Nel libro precedente tre porte poste lungo una spiaggia popolata da aramostre avevano permesso a Roland di trasportare nel suo mondo il tossicodipendente Eddie e Susannah una ragazza di colore (schizofrenica) costretta su una sedia a rotelle. Entrambi infatti erano funzionali e necessari al pistolero per la sua ricerca della Torre Nera. I due ragazzi newyorkesi venivano da due decenni diversi, Eddie dagli anni 80 e Susannah dagli anni 60. Manca però ancora un personaggio perché il viaggio possa veramente avere inizio, e questi non è altri che Jake, un ragazzino di New York che ha già bazzicato questa strana realtà parallela ma che vive la strana situazione di sdoppiamento data dal fatto di essere morto nel mondo di Roland ma di essere vivo nel suo. Questa follia potrà finire solo nel momento in cui Jake farà ritorno nel Medio Mondo, evento che avviene proprio in Terre Desolate.
L’elemento realmente affascinante di questa serie (andata via via rovinandosi dal quinto episodio in poi) è proprio questo strano collegamento tra il mondo di Roland e la Terra che si manifesta copioso a mano a mano che i tre personaggi provenienti dal nostro pianeta si fondono sempre più col tessuto connettivo del Medio Mondo. Mentre nel secondo episodio i cosiddetti terrestri continuano a stupirsi delle stranezze del mondo del pistolero, in questo libro sembrano ormai aver preso confidenza sia con la desolazione che li circonda sia con il fatto di diventare essi stessi pistoleri e perciò consapevoli di una missione da svolgere, una missione di cui però loro sono solo strumenti e non protagonisti. La ricerca è qualcosa che li affascina ma che non capiscono del tutto, la accettano così come hanno ormai metabolizzato il fatto di non poter mai più tornare indietro alla loro vita precedente. Ormai amano quello strano posto e ricordano con pochi sprazzi di nostalgia la vita nella Grande Mela, pronti a tutto per accompagnare Roland fino alla fine del Vettore. Il viaggio si mostra subito lungo e periglioso e i tre affrontano continui ostacoli guidati solo dal pensiero di andare avanti, succeda quel che succeda.
Il romanzo a differenza del precedente ha parecchie corrispondenze tra i due mondi, alcune davvero fondamentali nella prosecuzione della storia: la Rosa in particolar modo, una rosa che è l’elemento chiave di tutta la serie e che qui viene solo presentata ma di cui si percepisce la grande potenza pur essendo apparentemente solo un semplice fiore in un campo abbandonato di New York. Sono tutti elementi che devono essere tenuti in grande considerazione da chi vuole continuare a leggere la storia perché diventeranno maledettamente complicati nei libri successivi, molto più macchinosi e meno immediati di questo romanzo.
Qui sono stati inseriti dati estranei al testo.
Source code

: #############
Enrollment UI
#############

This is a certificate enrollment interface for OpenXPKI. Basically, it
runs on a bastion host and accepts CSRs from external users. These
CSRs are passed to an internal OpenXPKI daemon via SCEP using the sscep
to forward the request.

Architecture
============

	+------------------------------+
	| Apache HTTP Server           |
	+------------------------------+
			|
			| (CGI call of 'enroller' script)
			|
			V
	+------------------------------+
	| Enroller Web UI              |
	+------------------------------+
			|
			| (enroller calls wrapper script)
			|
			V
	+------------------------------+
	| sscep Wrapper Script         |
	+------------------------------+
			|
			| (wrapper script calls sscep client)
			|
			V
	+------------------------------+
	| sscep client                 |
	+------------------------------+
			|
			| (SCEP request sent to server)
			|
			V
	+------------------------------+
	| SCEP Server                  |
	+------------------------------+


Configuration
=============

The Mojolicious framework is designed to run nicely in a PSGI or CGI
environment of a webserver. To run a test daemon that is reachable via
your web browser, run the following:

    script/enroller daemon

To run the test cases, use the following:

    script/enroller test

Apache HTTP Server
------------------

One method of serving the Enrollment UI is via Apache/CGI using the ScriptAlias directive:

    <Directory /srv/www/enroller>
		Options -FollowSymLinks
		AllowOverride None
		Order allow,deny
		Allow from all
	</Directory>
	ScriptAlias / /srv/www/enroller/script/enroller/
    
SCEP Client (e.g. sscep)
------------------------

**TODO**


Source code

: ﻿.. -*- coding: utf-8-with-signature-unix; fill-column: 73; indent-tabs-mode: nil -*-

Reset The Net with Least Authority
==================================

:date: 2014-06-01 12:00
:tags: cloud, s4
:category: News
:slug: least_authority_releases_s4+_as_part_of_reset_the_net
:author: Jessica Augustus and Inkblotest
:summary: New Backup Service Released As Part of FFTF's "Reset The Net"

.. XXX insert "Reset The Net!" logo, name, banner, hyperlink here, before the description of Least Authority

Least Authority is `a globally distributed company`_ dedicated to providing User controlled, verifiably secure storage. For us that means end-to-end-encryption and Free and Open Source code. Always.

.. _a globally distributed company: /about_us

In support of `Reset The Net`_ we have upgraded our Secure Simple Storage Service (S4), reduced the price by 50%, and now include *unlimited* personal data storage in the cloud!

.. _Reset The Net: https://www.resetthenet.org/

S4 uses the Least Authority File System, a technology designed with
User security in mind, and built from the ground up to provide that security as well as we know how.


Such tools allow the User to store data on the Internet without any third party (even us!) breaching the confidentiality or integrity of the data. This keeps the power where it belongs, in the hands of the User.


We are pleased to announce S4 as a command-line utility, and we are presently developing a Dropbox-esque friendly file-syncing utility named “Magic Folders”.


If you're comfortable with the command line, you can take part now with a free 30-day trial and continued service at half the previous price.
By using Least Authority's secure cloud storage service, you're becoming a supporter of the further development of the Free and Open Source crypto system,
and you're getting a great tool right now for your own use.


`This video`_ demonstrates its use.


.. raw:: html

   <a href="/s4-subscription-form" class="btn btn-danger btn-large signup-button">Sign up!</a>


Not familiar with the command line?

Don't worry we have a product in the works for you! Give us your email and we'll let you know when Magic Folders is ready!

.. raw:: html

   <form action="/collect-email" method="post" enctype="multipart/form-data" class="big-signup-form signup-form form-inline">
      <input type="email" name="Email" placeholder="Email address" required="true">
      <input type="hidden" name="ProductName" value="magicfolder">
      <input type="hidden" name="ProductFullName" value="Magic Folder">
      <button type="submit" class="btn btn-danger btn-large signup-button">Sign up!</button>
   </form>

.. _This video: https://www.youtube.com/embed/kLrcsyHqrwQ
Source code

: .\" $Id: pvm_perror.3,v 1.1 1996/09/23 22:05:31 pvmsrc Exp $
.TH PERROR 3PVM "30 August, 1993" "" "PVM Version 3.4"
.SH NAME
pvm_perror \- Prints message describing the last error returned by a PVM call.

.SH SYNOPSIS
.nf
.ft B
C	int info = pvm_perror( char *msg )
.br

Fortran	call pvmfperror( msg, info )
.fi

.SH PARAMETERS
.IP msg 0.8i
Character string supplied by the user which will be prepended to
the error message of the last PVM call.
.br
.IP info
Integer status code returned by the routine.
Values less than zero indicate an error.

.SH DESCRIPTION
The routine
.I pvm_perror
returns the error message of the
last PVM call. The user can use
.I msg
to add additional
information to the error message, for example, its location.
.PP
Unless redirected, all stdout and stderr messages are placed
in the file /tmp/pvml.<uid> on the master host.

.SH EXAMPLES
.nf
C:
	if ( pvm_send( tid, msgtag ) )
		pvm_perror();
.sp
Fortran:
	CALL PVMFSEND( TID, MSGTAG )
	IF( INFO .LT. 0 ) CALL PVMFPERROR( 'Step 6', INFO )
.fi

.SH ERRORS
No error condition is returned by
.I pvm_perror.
Ciò che colpisce è la grandezza di King nel narrare con semplicità e scorrevolezza un’accozzaglia di assurdità ma che hanno alla fine una logica stringente. Come non capire infatti che la città di Lud non è altro che una New York in un’era post bellica? O che il Medio Mondo potrebbe essere la Terra tra milioni di anni? La serie della Torre Nera nei suoi episodi iniziali, ma soprattutto in questo romanzo, è un’ipotesi su come potrebbe diventare il nostro pianeta dopo una guerra nucleare. Questo ovviamente è il mio parere ma è anche una chiave di lettura tra le mille che si possono trovare. E’ questo il bello di questa fantastica avventura: un intreccio complesso e una ricchezza di simboli strabiliante. C’è tutto: l’ironia, la violenza, l’avventura, la superstizione, la speranza, la rassegnazione. Non manca niente. Non riesco a trovargli un difetto. Mentre La chiamata dei tre era un libro che cercava ancora il contatto con la realtà del nostro mondo, questo invece molla l’ancora e punta verso la follia ed è impossibile non farsi travolgere da questo fiume in piena.
Un gioiello che aveva un grave difetto: un finale in media res. Terribile per chi leggeva il romanzo nella sua prima edizione e doveva aspettare un ipotetico libro futuro (è il mio caso) ma ormai superato dai lettori dell’ultima ora che possono contare su tutta la serie al completo.